### Task to complete:
Write out the data word for word, taking care that no picture is carried over.

[Stored records]
━━━
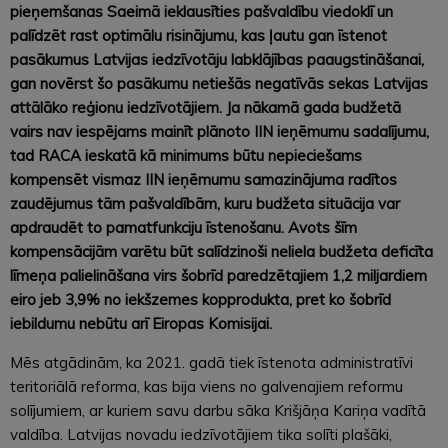
pieņemšanas Saeimā ieklausīties pašvaldību viedoklī un
palīdzēt rast optimālu risinājumu, kas ļautu gan īstenot
pasākumus Latvijas iedzīvotāju labklājības paaugstināšanai,
gan novērst šo pasākumu netiešās negatīvās sekas Latvijas
attālāko reģionu iedzīvotājiem. Ja nākamā gada budžetā
vairs nav iespējams mainīt plānoto IIN ieņēmumu sadalījumu,
tad RACA ieskatā kā minimums būtu nepieciešams
kompensēt vismaz IIN ieņēmumu samazinājuma radītos
zaudējumus tām pašvaldībām, kuru budžeta situācija var
apdraudēt to pamatfunkciju īstenošanu. Avots šīm
kompensācijām varētu būt salīdzinoši neliela budžeta deficīta
līmeņa palielināšana virs šobrīd paredzētajiem 1,2 miljardiem
eiro jeb 3,9% no iekšzemes kopprodukta, pret ko šobrīd
iebildumu nebūtu arī Eiropas Komisijai.
Mēs atgādinām, ka 2021. gadā tiek īstenota administratīvi
teritoriālā reforma, kas bija viens no galvenajiem reformu
solījumiem, ar kuriem savu darbu sāka Krišjāņa Kariņa vadītā
valdība. Latvijas novadu iedzīvotājiem tika solīti plašāki,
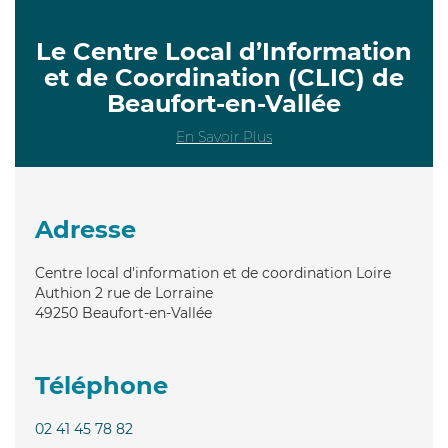
Le Centre Local d’Information
et de Coordination (CLIC) de
Beaufort-en-Vallée
En Savoir Plus
Adresse
Centre local d'information et de coordination Loire
Authion 2 rue de Lorraine
49250
Beaufort-en-Vallée
Téléphone
02 41 45 78 82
━━━
### Result:
pieņemšanas Saeimā ieklausīties pašvaldību viedoklī un
palīdzēt rast optimālu risinājumu, kas ļautu gan īstenot
pasākumus Latvijas iedzīvotāju labklājības paaugstināšanai,
gan novērst šo pasākumu netiešās negatīvās sekas Latvijas
attālāko reģionu iedzīvotājiem. Ja nākamā gada budžetā
vairs nav iespējams mainīt plānoto IIN ieņēmumu sadalījumu,
tad RACA ieskatā kā minimums būtu nepieciešams
kompensēt vismaz IIN ieņēmumu samazinājuma radītos
zaudējumus tām pašvaldībām, kuru budžeta situācija var
apdraudēt to pamatfunkciju īstenošanu. Avots šīm
kompensācijām varētu būt salīdzinoši neliela budžeta deficīta
līmeņa palielināšana virs šobrīd paredzētajiem 1,2 miljardiem
eiro jeb 3,9% no iekšzemes kopprodukta, pret ko šobrīd
iebildumu nebūtu arī Eiropas Komisijai.
Mēs atgādinām, ka 2021. gadā tiek īstenota administratīvi
teritoriālā reforma, kas bija viens no galvenajiem reformu
solījumiem, ar kuriem savu darbu sāka Krišjāņa Kariņa vadītā
valdība. Latvijas novadu iedzīvotājiem tika solīti plašāki,
Le Centre Local d’Information
et de Coordination (CLIC) de
Beaufort-en-Vallée
En Savoir Plus
Adresse
Centre local d'information et de coordination Loire
Authion 2 rue de Lorraine
49250
Beaufort-en-Vallée
Téléphone
02 41 45 78 82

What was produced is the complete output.